What is arbitration?

Arbitration is a form of dispute resolution where the disputing parties refer their disagreement to a mutually acceptable, knowledgeable, independent third party – an individual arbitrator or tribunal - and agree in advance to be bound by their determination following the presentation of each party's case. A tribunal may consist of any number of arbitrators, although, odd numbers are preferred to avoid a tie decision. Arbitration is an alternative to pursuing a court action, and generally, just as final and binding. This finality differs from mediation which is non-binding without the parties signing a settlement agreement.

Conduct of such arbitrations is governed by the Arbitration Act of Ontario and the Arbitration Agreement parties will be asked to sign before the process commences.
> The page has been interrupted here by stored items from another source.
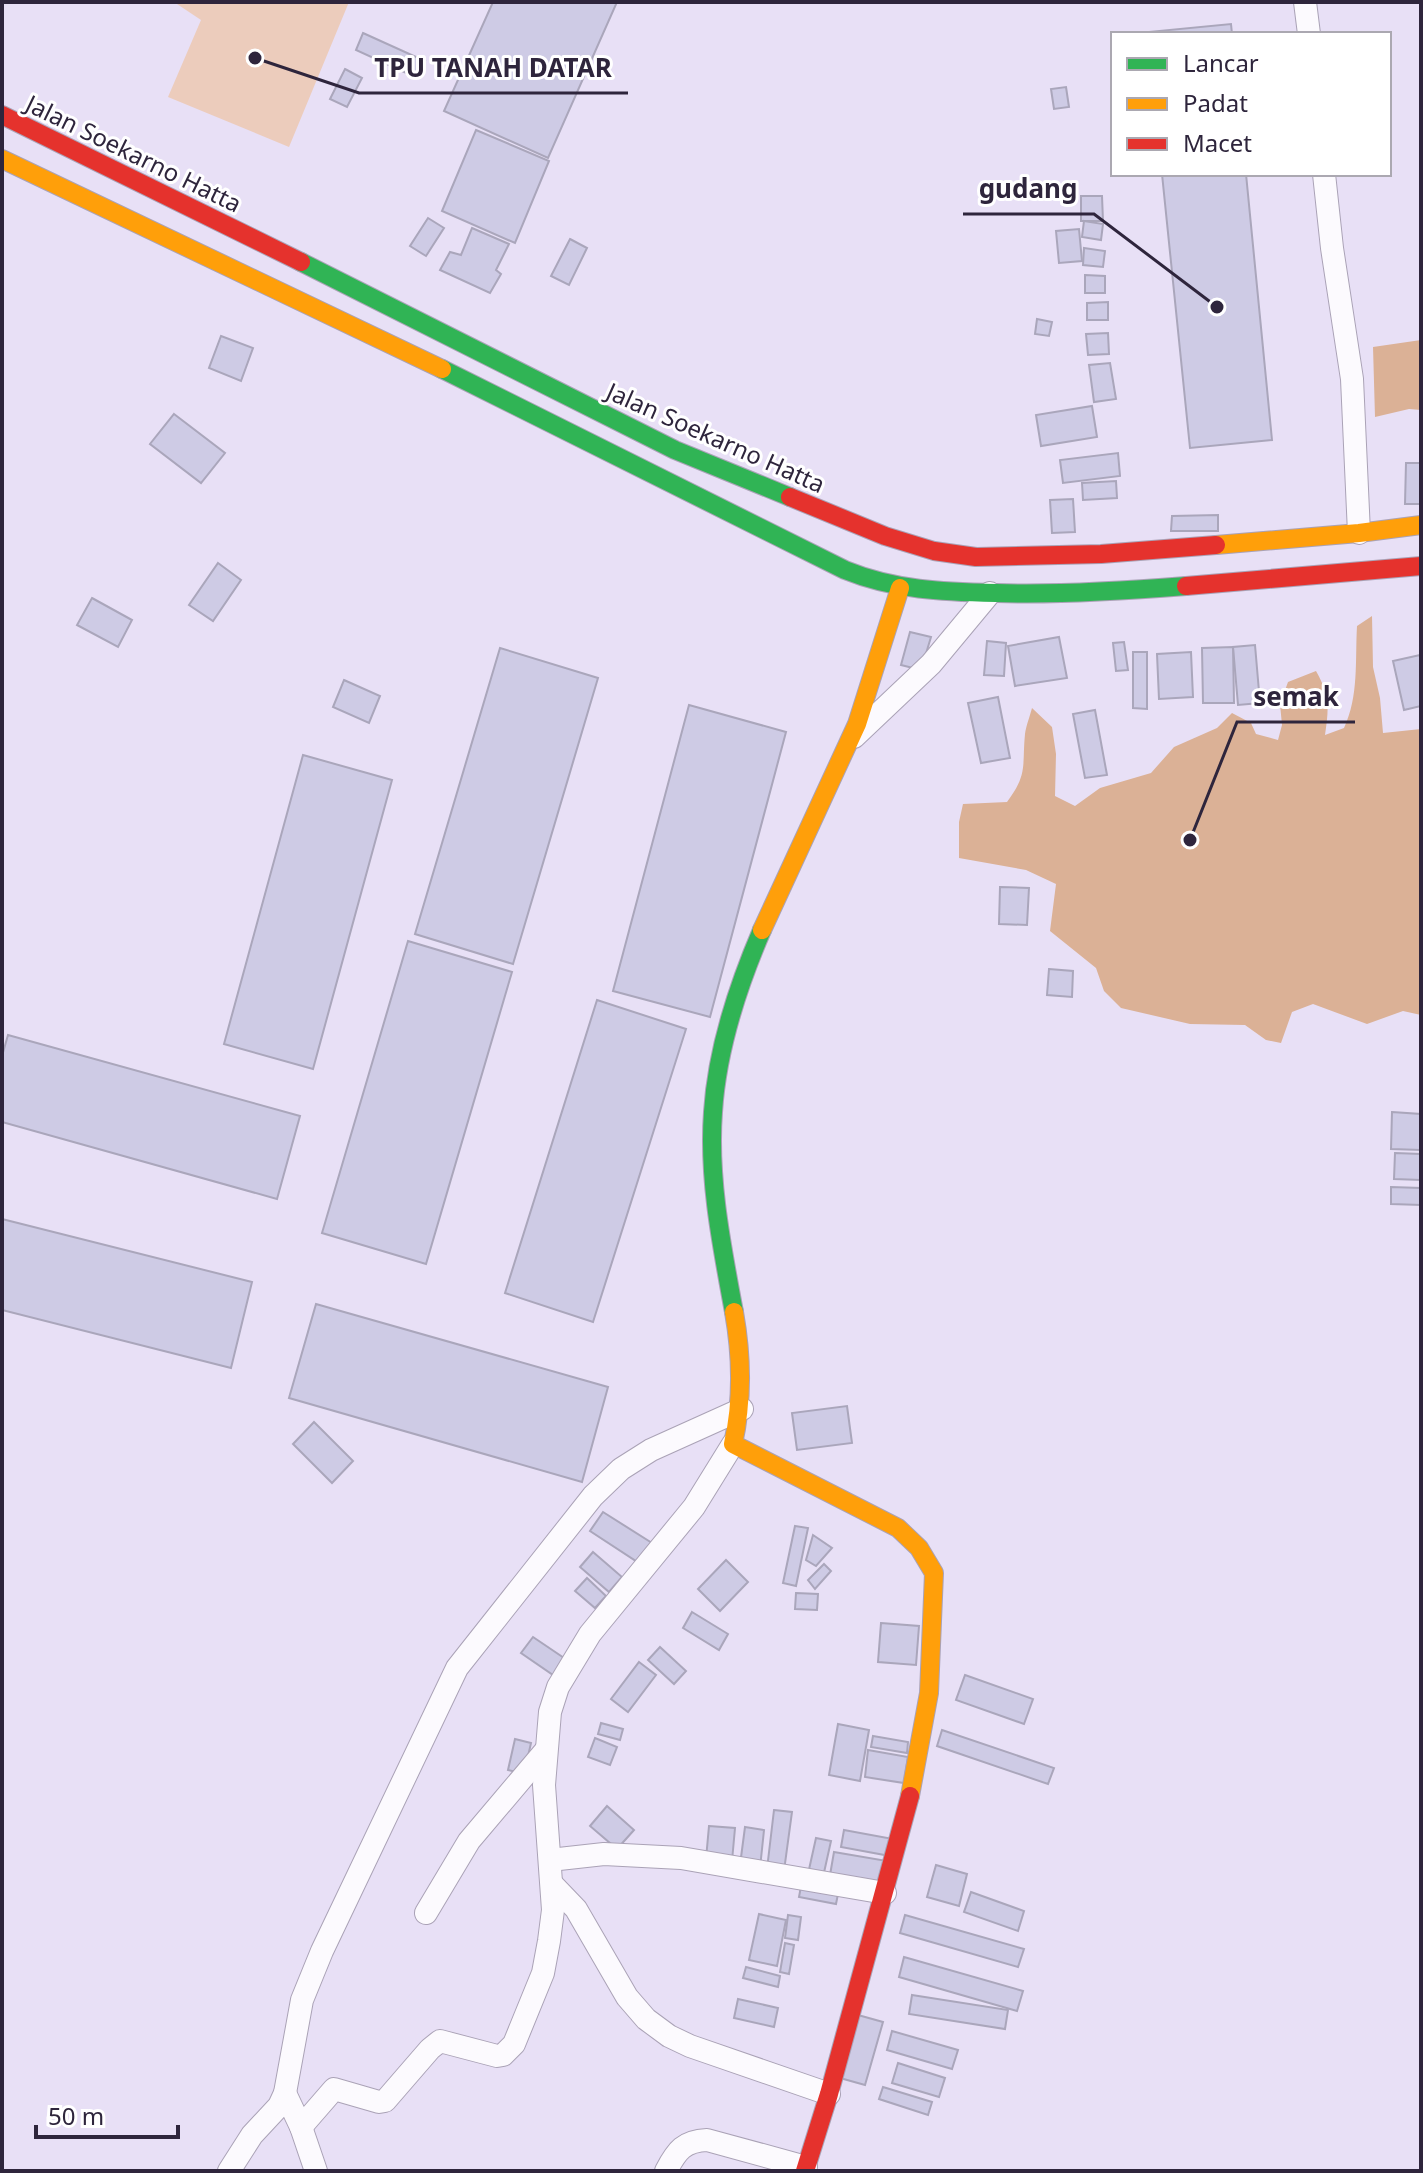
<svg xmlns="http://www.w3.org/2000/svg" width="1423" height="2173" font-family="'Noto Sans',sans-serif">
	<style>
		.green { fill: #ecccbc }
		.forest { fill: #dbb196 }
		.building { fill: #cecbe5; stroke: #aaa6bb; stroke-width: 2 }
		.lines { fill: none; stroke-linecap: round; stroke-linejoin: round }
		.street-casing { stroke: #aaa2b6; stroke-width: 24 }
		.fast-casing { stroke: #aaa2b6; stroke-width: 20 }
		.slow-casing { stroke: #aaa2b6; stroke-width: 20 }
		.jam-casing { stroke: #aaa2b6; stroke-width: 20 }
		.street { stroke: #fcfafe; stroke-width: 22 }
		.fast { stroke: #30b455; stroke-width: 18 }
		.slow { stroke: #ff9f0a; stroke-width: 18 }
		.jam { stroke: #e5322d; stroke-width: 18 }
		.labels { text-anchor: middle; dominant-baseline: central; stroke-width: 6; stroke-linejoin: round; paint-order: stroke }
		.street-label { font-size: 24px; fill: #2e253c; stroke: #fff }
		.leader { fill: none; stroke: #2e253c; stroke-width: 3 }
		.callout-dot { fill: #2e253c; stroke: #fff; stroke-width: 3 }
		.callout-label { font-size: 26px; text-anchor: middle; font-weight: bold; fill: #2e253c; stroke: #fff; stroke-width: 6; stroke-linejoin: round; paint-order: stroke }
	</style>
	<rect width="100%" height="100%" fill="#e8e0f6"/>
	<path class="green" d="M174 2H349L289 147 168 97 201 20Z"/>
	<g class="forest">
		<path d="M1421 340V410L1409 409 1375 417 1373 347Z"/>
		<path d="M1372 616 1373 667 1380 698 1383 733 1421 729V1015L1403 1011 1367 1024 1313 1004 1292 1012 1281 1043 1266 1040 1245 1025 1190 1024 1121 1008 1104 991 1096 968 1050 931 1056 884 1026 870 959 858V822L963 804 1007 802C1028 774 1022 766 1025 734 1026 726 1030 716 1032 708L1052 727 1056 754 1055 796 1075 806 1100 788 1151 773 1174 747 1217 728 1232 713 1251 723 1256 734 1278 740 1282 725 1280 704 1288 682 1316 671C1330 696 1329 707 1325 735L1344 728C1359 696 1355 661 1357 626Z"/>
	</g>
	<g class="building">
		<path d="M493 2H617L548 158 444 111Z"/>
		<path d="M1231 24 1232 34H1149L1148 32Z"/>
		<path d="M363 33 425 61 417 78 356 50Z"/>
		<path d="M345 69 362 78 347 107 330 99Z"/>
		<path d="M1066 87 1069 107 1054 109 1051 89Z"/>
		<path d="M476 130 549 161 515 243 442 211Z"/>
		<path d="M1162 174H1246L1272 440 1190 448Z"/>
		<path d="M1081 196H1102L1103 221H1081Z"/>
		<path d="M428 218 444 228 426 256 410 246Z"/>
		<path d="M1084 221 1103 224 1101 240 1082 237Z"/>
		<path d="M472 228 509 244 496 270 501 274 490 293 440 270 450 252 461 255Z"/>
		<path d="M1079 229 1082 261 1059 263 1056 231Z"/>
		<path d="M570 239 587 248 569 285 551 276Z"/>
		<path d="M1084 248 1105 251 1103 267 1083 265Z"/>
		<path d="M1085 275 1105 276V293H1085Z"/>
		<path d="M1108 302V320H1087V303Z"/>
		<path d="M1037 319 1052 322 1049 336 1035 334Z"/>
		<path d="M1108 333 1109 354 1088 355 1086 334Z"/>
		<path d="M221 336 253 348 241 381 209 368Z"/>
		<path d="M1110 363 1116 399 1094 402 1089 365Z"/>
		<path d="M1092 406 1097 437 1041 446 1036 415Z"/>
		<path d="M174 414 225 453 201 483 150 444Z"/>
		<path d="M1118 453 1120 476 1063 483 1060 460Z"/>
		<path d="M1406 463H1421V504H1405Z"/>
		<path d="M1116 481 1117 498 1083 500 1082 483Z"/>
		<path d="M1073 499 1075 532 1052 533 1050 500Z"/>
		<path d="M1218 515V531H1171L1172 516Z"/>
		<path d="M218 563 241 580 213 621 189 605Z"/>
		<path d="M92 598 132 620 118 647 77 625Z"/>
		<path d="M910 632 931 637 921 670 901 665Z"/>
		<path d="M1059 637 1067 678 1015 686 1008 646Z"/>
		<path d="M987 641 1006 643 1004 676 984 675Z"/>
		<path d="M1124 642 1128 670 1116 671 1113 643Z"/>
		<path d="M1255 645 1260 703 1238 705 1233 647Z"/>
		<path d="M1233 647 1234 703H1203L1202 648Z"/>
		<path d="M500 648 598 678 513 964 415 934Z"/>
		<path d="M1133 652H1147V709L1133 708Z"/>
		<path d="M1191 652 1193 697 1159 699 1157 654Z"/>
		<path d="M1420 655 1421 706 1404 710 1393 661Z"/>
		<path d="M344 680 380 696 369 723 333 707Z"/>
		<path d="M998 697 1010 758 981 763 968 703Z"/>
		<path d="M689 705 786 732 710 1017 613 991Z"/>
		<path d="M1095 710 1107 775 1085 778 1073 714Z"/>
		<path d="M303 755 392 780 313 1069 224 1044Z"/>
		<path d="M1000 887 1029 888 1027 925 999 924Z"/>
		<path d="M408 941 512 972 426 1264 322 1233Z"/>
		<path d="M1049 969 1073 971 1072 997 1047 995Z"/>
		<path d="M597 1000 686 1029 593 1322 505 1293Z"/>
		<path d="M8 1035 300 1116 277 1199 2 1122V1056Z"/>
		<path d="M1392 1112 1421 1114V1150L1391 1149Z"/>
		<path d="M1395 1153 1421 1154V1180L1394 1179Z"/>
		<path d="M1391 1187 1421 1188V1205L1391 1204Z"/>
		<path d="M2 1219 252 1282 231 1368 2 1310Z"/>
		<path d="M316 1304 608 1387 582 1482 289 1398Z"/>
		<path d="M847 1406 852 1443 797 1450 792 1413Z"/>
		<path d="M314 1422 353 1461 332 1483 293 1444Z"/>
		<path d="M603 1512 652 1543 639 1563 590 1531Z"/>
		<path d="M795 1526 808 1528 796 1586 783 1583Z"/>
		<path d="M813 1535 832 1548 816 1566 806 1560Z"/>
		<path d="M593 1552 622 1577 609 1592 580 1567Z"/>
		<path d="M726 1560 748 1582 720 1611 698 1589Z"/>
		<path d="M824 1564 831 1571 815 1589 808 1580Z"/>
		<path d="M587 1578 606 1596 595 1608 575 1591Z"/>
		<path d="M796 1593 818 1594 817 1610 795 1609Z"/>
		<path d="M692 1612 728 1634 719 1650 683 1628Z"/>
		<path d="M881 1623 919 1626 916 1665 878 1662Z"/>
		<path d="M533 1637 567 1660 556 1677 521 1653Z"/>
		<path d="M660 1647 686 1671 674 1684 648 1660Z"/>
		<path d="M639 1662 656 1675 628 1712 611 1699Z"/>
		<path d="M965 1675 1033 1699 1024 1724 956 1700Z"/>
		<path d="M601 1723 623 1729 620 1740 598 1734Z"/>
		<path d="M838 1724 869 1730 860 1781 829 1775Z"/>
		<path d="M942 1730 1054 1768 1048 1784 937 1746Z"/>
		<path d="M873 1736 908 1742 907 1753 871 1747Z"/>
		<path d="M595 1738 617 1747 610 1765 588 1757Z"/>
		<path d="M515 1739 531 1743 524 1774 508 1770Z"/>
		<path d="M868 1750 908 1757 904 1783 865 1777Z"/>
		<path d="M607 1806 634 1830 617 1849 590 1826Z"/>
		<path d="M774 1810 792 1812 784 1871 767 1869Z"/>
		<path d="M709 1826 735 1828 732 1861 706 1859Z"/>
		<path d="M745 1827 764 1830 760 1868 740 1865Z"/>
		<path d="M844 1830 893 1839 890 1856 841 1847Z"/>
		<path d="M816 1838 831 1841 823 1877 808 1874Z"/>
		<path d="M834 1852 887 1861 884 1885 830 1875Z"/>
		<path d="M936 1865 967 1874 959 1906 927 1897Z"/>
		<path d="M802 1881 839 1889 836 1904 799 1897Z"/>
		<path d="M971 1892 1024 1911 1018 1931 964 1912Z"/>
		<path d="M759 1914 786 1920 777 1966 749 1960Z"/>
		<path d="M788 1915 801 1917 798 1940 785 1938Z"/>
		<path d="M905 1915 1024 1949 1018 1967 900 1933Z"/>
		<path d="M785 1943 794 1945 789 1974 780 1972Z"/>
		<path d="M904 1957 1023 1991 1017 2011 899 1977Z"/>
		<path d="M746 1967 780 1976 778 1987 743 1978Z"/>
		<path d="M912 1995 1008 2010 1005 2029 909 2014Z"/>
		<path d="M738 1999 778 2008 774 2027 734 2018Z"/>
		<path d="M858 2015 883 2022 865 2085 840 2078Z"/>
		<path d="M892 2031 958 2050 952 2069 887 2050Z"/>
		<path d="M898 2063 945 2078 939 2097 892 2083Z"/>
		<path d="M883 2087 932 2102 928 2115 879 2099Z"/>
	</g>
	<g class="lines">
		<g class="street-casing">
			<g id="street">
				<path d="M1305 2 1309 34"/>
				<path d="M1324 174 1332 248 1352 379 1359 533"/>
				<path d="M854 737 931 664 990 593"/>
				<path d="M550 1860 604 1854 681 1858 885 1893"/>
				<path d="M552 1884 576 1909 627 1997 646 2019 669 2036 690 2046 829 2094"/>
				<path d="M426 1913 469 1841 546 1750"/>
				<path d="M285 2093 301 2127 334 2089 379 2102 385 2101 430 2049 440 2041 497 2056 503 2055 514 2044 543 1973 549 1941 553 1910 544 1785 550 1712 558 1687 590 1634 694 1507 733 1444"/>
				<path d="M301 2127 316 2171"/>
				<path d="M229 2171 252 2135 279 2106 285 2093 302 2000 322 1951 457 1668 593 1496 621 1469 651 1450 742 1409"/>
				<path d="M666 2171C677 2150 684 2141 707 2140L806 2167"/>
			</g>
		</g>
		<g class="fast-casing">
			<g id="fast">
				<path d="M301 262 675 450 790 497"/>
				<path d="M442 369 845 570C894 590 943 592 996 593 1059 595 1123 591 1186 586"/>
				<path d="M734 1312C722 1247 708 1179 713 1112 717 1049 737 988 762 930"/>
			</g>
		</g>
		<g class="slow-casing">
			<g id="slow">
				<path d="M2 159 442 369"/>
				<path d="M1216 545 1359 533 1421 525"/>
				<path d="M762 930 857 724 900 588"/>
				<path d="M734 1312C742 1357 743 1399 733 1444L898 1528 919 1548 934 1573 929 1693 910 1796"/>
			</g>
		</g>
		<g class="jam-casing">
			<g id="jam">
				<path d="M2 115 301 262"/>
				<path d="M790 497 885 536 934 551 976 557 1101 554 1216 545"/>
				<path d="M1186 586 1421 566"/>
				<path d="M805 2171 829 2094 910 1796"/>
			</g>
		</g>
		<use href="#street" class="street"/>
		<use href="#fast" class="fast"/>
		<use href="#slow" class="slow"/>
		<use href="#jam" class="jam"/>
	</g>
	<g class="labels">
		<g class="street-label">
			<text transform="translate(134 153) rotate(26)">Jalan Soekarno Hatta</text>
			<text transform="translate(716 437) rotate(24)">Jalan Soekarno Hatta</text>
		</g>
	</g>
	<path class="leader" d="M255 58L359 93H628M1217 307L1094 214H963M1190 840L1237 722H1355"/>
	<g class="callout-dot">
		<circle cx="255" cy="58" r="8"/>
		<circle cx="1217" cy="307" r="8"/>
		<circle cx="1190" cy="840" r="8"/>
	</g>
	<g class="callout-label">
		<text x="493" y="77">TPU TANAH DATAR</text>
		<text x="1028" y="198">gudang</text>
		<text x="1296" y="706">semak</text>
	</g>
	<rect width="1423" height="2173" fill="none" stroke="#2e253c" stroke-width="8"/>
	<rect x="1111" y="32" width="280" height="144" fill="#ffffff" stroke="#aba8b1" stroke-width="2"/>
	<rect x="1127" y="58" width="40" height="12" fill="#30b455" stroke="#aba8b1" stroke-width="2"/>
	<text x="1183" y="72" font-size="24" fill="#2e253c">Lancar</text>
	<rect x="1127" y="98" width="40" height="12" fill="#ff9f0a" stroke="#aba8b1" stroke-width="2"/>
	<text x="1183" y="112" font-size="24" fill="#2e253c">Padat</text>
	<rect x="1127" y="138" width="40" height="12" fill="#e5322d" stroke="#aba8b1" stroke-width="2"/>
	<text x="1183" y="152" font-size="24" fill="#2e253c">Macet</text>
	<path d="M36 2125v12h142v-12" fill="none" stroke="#2e253c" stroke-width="4"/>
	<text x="48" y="2125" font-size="24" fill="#2e253c" stroke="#ffffff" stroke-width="6" paint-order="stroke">50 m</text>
</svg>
There are several advantages to arbitration compared to utilizing the courts to resolve disputes. Firstly, arbitration is faster and less costly. Disputes pursued in court can often take many years. However, with arbitration, these same disputes can be resolved in weeks or months. Arbitration is also conducted in private and is only made public with the consent of all parties to the dispute. This can ensure that confidential business information and personal affairs do not become public knowledge and available to competitors and others that you may not wish to become privy to such information as would happen within the court system. Further, should the dispute involve a complex matter, you and the party with whom you are in dispute may choose your arbitrator on the basis of his or her expertise and experience in your field. This opportunity would not arise in pursuing a court action.